#include<bits/stdc++.h>
using namespace std;
int main () {
long long x,y;
cin >> x >> y;
long long ans = 0;
bool first = false;
for(int i = 18; i >= 0 && y != x; i--){
//(1 & 5>>2)
int x_bit = ((x>>i)&1);
int y_bit = ((y>>i)&1);
if(first == false && y_bit == 1){
first = true;
if(x_bit == 0){
ans += (1 << i);
}
continue;
}
if(first){
ans += (1 << i);
}
}
cout << ans << endl;
return 0;
}
what is wrong in this logic, i am not getting which test case is failing
hi @mehul.narendra.dubey here is the code that uses the hint given in the video. I am not sure what exactly is the logic you are using, so please explain it a bit if you need help with that. Also, please save your code on ide.codingblocks.com and share the link, for future reference.

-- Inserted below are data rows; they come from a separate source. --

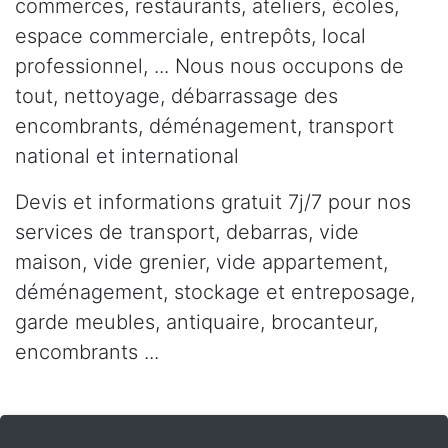
commerces, restaurants, ateliers, écoles,
espace commerciale, entrepôts, local
professionnel, ... Nous nous occupons de
tout, nettoyage, débarrassage des
encombrants, déménagement, transport
national et international
Devis et informations gratuit 7j/7 pour nos
services de transport, debarras, vide
maison, vide grenier, vide appartement,
déménagement, stockage et entreposage,
garde meubles, antiquaire, brocanteur,
encombrants ...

suppose i have two numbers 13 and 7 , these are my boundaries
13 --> 1 1 0 1 , 7 --> 0 1 1 1 , bit number 4 will make xor 1, so 1<<3 will be in my ans, and after that all the bits i can make it one, that is the reason after that i am adding all the powers of 2
@mehul.narendra.dubey you are thinking in the right direction, I am using the same logic. (finding the left most bit that is not the same, and making all the bits after that 1 so that the answer looks something like 00…1111) remember that you make the bit that is uncommon 1 as well. For example for 5 and 6
101
110 the first differing bit from the left is the second bit from the right
so our answer will become 0000…11, ie 3
SO to summarise, find the left most differing bit, and make all the bits, including that bit 1, and all the bits to the left of that bit 0.